WORK TO COMPLETE —
Lines in the data below that contain the word "ring" are to be copied.

Records excerpted from a collection:
§ §
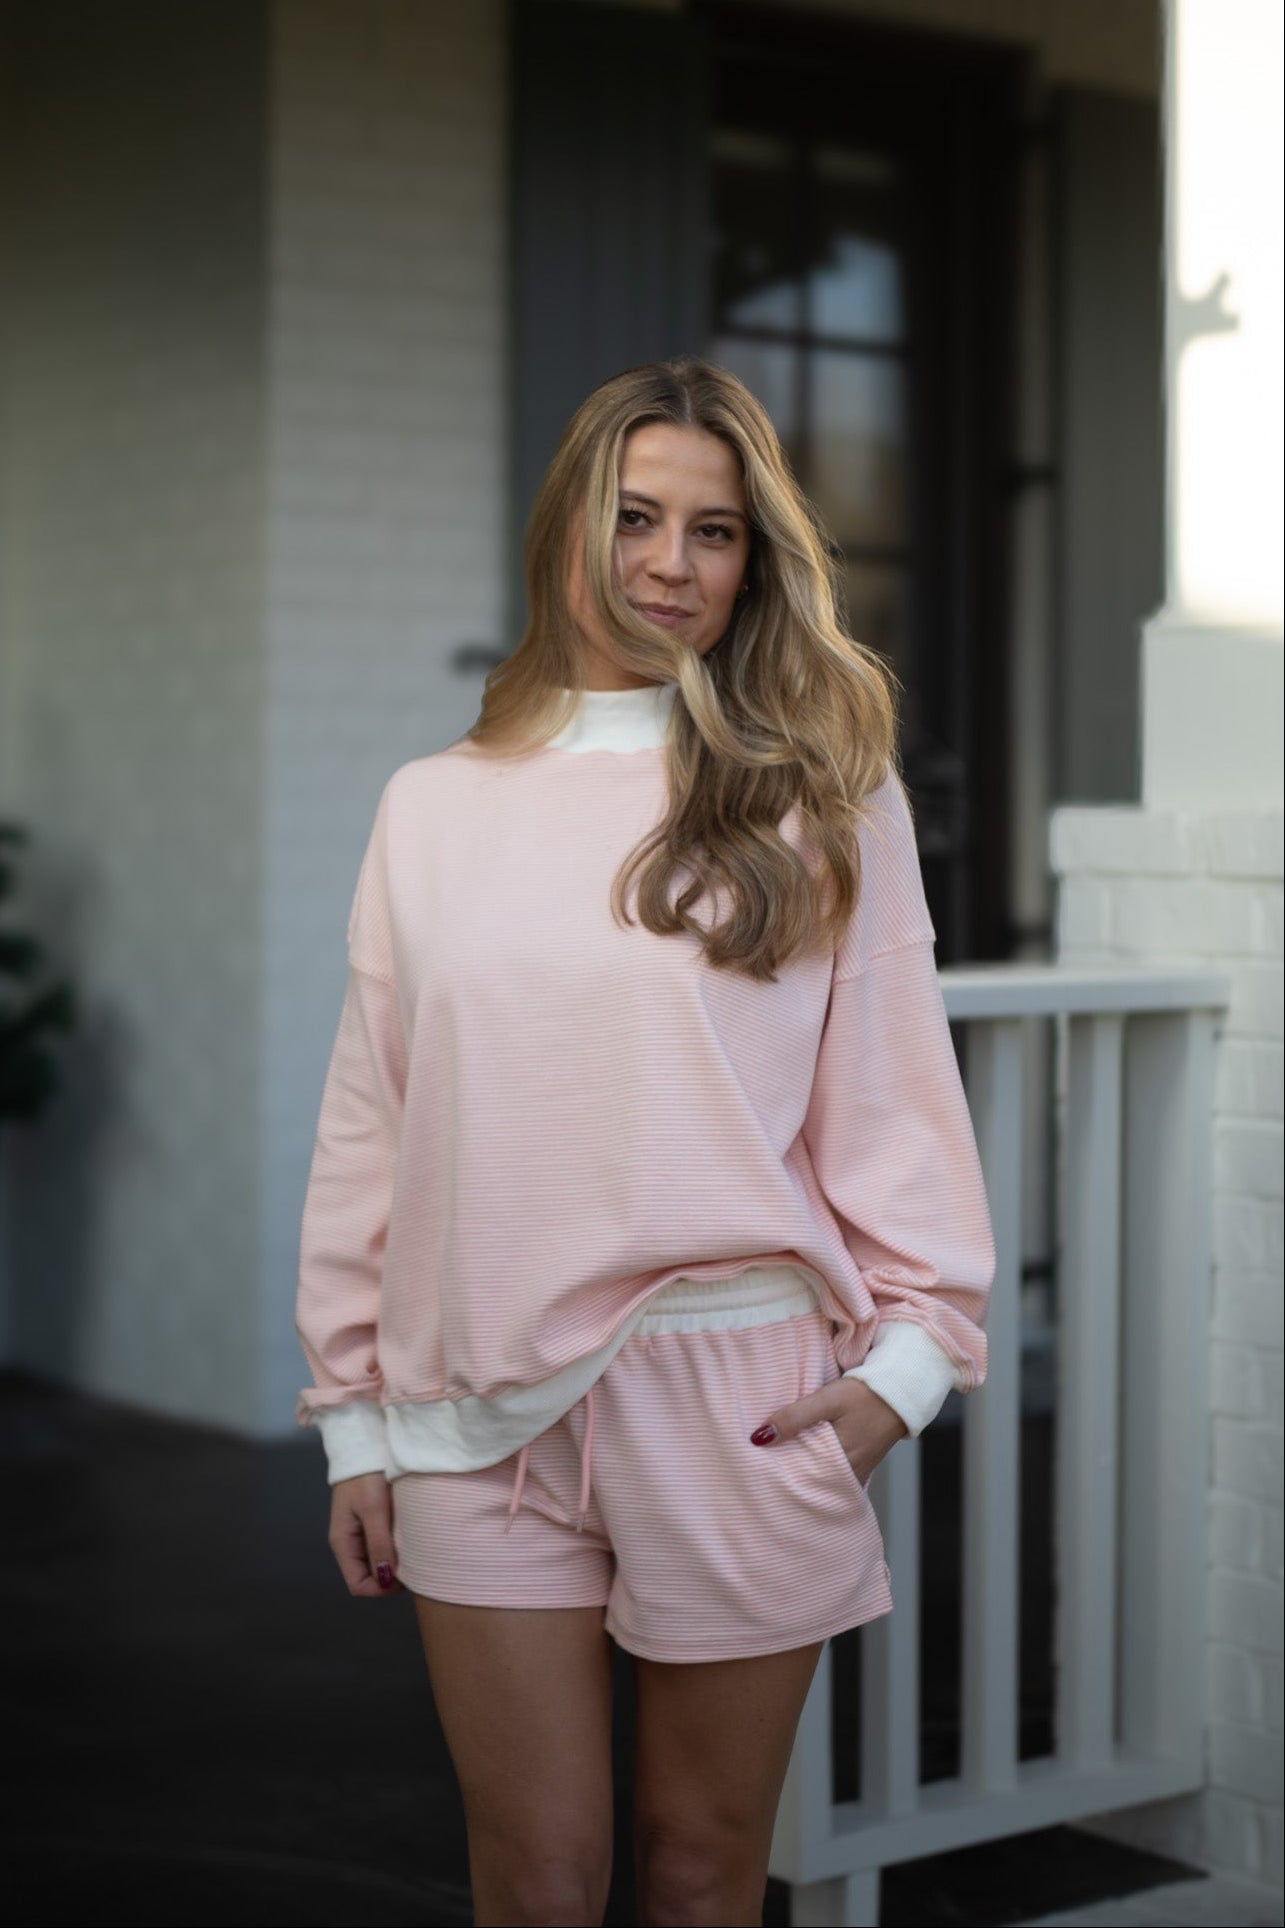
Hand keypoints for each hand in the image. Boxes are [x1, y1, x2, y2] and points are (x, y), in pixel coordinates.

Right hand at [329, 1472, 403, 1596]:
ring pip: (378, 1563)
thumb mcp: (373, 1510)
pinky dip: (396, 1548)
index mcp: (343, 1543)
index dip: (380, 1589)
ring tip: (414, 1551)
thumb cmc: (366, 1476)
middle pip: (369, 1577)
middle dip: (390, 1577)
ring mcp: (360, 1534)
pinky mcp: (372, 1523)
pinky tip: (410, 1539)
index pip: (358, 1585)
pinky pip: (383, 1546)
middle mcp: (350, 1543)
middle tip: (414, 1564)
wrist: (365, 1445)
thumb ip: (379, 1544)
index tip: (404, 1577)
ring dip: (395, 1562)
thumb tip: (385, 1579)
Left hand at [750, 1376, 908, 1488]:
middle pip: (811, 1483)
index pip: (800, 1481)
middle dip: (788, 1481)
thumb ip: (795, 1418)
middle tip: (760, 1477)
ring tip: (776, 1471)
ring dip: (804, 1475)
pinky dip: (820, 1470)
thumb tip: (759, 1437)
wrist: (901, 1389)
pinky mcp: (861, 1462)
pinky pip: (836, 1473)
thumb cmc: (864, 1394)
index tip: (756, 1475)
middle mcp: (849, 1473)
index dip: (778, 1478)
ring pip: (823, 1479)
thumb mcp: (828, 1400)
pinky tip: (805, 1461)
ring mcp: (857, 1470)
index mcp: (839, 1462)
§ §
YOUR RESPONSE —
ring pip: (378, 1563)
ring tip: (414, 1551)
ring mcp: (360, 1534)
ring dip: (395, 1562)
ring tip: (776, 1471)
ring dip: (804, 1475)
ring pip: (823, 1479)
ring mcp: (857, 1470)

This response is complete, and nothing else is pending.